From: Matthew Kaufman (SKYPE) <matthew.kaufman@skype.net>
Date: Thu, 31 Jan 2013 21:19:24 +0000
To: Harald Alvestrand <harald@alvestrand.no>, "public-webrtc@w3.org" <public-webrtc@w3.org>
Message-ID: <AE1A6B5FD507DC4FB3C5166F3A05A484161C358F@tk5ex14mbxc272.redmond.corp.microsoft.com>
From: Harald Alvestrand [mailto:harald@alvestrand.no]
Sent: Thursday, January 31, 2013 6:22 AM
To: public-webrtc@w3.org
Subject: Re: Fwd: Proposal for some constrains we need

On 01/31/2013 08:21 AM, Justin Uberti wrote:
This feels like we are heading down the path of creating a low-level API, but using constraints, which seems like the wrong control surface.

Wouldn't it be better to provide accessors on SessionDescription to allow these properties to be set directly? This would allow any configuration to be set without having to a) add a constraint for each feature and b) perform any SDP munging.


My thinking for some of these is that they're backwards compatibility hacks that are only needed when talking to legacy devices where standard SDP negotiation won't do the Right Thing.

I totally disagree here. I think you’re seriously underestimating what clever web developers would do if they had an API surface to work with (other than trying to mangle SDP in JavaScript and hope that the undocumented set of SDP that is accepted matches their changes).

**EXERCISE:** Carry the email about WebRTC constraints forward from its last sentence.

Saved data entries:
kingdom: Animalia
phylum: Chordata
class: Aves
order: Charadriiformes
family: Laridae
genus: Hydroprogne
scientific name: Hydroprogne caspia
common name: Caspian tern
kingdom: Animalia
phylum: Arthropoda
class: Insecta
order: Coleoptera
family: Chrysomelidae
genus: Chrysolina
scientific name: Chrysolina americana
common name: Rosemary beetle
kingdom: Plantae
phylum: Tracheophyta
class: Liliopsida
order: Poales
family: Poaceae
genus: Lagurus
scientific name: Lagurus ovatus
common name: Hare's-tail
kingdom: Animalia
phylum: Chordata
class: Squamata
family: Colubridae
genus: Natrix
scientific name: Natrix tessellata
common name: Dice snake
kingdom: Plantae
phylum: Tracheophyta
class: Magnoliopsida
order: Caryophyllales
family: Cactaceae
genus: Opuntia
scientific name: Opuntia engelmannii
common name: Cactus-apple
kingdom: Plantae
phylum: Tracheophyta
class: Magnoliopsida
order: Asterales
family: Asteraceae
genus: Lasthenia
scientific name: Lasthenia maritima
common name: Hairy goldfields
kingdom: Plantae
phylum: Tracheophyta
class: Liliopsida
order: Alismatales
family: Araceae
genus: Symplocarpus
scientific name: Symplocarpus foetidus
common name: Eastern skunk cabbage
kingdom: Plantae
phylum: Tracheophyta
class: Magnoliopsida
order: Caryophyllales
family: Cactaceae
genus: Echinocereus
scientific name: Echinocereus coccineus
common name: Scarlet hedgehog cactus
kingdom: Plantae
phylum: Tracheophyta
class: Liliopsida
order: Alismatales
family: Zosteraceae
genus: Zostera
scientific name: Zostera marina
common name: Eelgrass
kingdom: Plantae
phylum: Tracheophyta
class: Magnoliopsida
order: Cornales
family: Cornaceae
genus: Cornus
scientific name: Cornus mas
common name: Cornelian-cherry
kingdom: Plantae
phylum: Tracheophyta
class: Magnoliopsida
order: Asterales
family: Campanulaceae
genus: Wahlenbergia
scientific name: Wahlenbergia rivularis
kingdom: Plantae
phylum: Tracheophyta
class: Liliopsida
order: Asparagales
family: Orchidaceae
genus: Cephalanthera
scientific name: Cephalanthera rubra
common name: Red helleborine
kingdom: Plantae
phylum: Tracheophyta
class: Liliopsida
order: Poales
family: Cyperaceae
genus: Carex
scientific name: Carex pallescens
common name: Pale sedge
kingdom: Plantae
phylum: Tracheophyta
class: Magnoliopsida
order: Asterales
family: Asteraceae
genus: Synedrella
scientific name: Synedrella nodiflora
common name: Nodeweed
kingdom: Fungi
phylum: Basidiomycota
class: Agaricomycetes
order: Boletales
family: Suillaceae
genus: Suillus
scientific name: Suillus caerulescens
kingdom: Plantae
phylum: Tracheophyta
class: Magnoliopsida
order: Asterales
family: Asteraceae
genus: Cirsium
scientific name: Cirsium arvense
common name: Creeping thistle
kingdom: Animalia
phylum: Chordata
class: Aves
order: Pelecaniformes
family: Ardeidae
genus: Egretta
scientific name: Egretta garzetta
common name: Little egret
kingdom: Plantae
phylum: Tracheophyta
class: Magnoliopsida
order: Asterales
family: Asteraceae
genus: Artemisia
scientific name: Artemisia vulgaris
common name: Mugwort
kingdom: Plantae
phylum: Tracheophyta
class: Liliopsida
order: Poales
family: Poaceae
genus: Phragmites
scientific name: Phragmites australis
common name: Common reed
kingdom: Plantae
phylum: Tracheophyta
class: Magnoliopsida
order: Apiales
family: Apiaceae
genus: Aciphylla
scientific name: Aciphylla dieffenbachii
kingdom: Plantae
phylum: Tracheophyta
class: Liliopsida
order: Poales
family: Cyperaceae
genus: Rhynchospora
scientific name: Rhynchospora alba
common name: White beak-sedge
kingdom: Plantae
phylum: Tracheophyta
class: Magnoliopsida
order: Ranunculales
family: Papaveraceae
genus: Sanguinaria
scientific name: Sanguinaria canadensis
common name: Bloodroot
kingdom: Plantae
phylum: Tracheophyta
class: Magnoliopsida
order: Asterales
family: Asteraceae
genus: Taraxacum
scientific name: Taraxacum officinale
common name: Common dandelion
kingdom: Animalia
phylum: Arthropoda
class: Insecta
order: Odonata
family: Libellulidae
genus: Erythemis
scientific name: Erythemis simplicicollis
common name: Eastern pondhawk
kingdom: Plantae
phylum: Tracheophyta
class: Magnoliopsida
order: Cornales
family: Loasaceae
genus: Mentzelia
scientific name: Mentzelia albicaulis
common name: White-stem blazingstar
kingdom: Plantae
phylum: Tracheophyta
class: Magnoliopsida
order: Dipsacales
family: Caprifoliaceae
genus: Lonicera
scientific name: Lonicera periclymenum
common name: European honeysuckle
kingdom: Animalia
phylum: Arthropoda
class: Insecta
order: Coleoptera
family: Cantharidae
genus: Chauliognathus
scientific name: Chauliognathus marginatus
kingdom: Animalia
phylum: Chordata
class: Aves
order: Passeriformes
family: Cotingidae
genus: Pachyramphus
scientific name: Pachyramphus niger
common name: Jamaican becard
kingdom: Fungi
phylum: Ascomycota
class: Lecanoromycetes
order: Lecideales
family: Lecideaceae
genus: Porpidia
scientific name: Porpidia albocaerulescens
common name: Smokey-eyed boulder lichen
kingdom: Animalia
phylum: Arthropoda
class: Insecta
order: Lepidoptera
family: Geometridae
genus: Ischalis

**TASK ANSWER:**
Assuming that “standard SDP negotiation” without manipulation or constraints will “do the Right Thing” is essentially telling those developers that you know better than they do: what codecs would be preferred, how to set parameters on those codecs, how to prioritize audio vs. video, details of data channel setup, when putting audio and video on the same port is a good idea, etc., etc., etc.

The history of all interesting and innovative apps within browsers is filled with “wow, we let the developer control <X> and we had no idea that a clever developer would be able to do <Y> as a result!”

That’s why Google Maps implemented on top of some JavaScript APIs and existing abilities to display and manipulate images was *more* interesting than building a “map control” into every browser.

And why putting a SIP phone into a browser isn’t nearly as interesting as exposing the ability to set up compressed realtime audio and video streams between a pair of browsers and/or a browser and a server.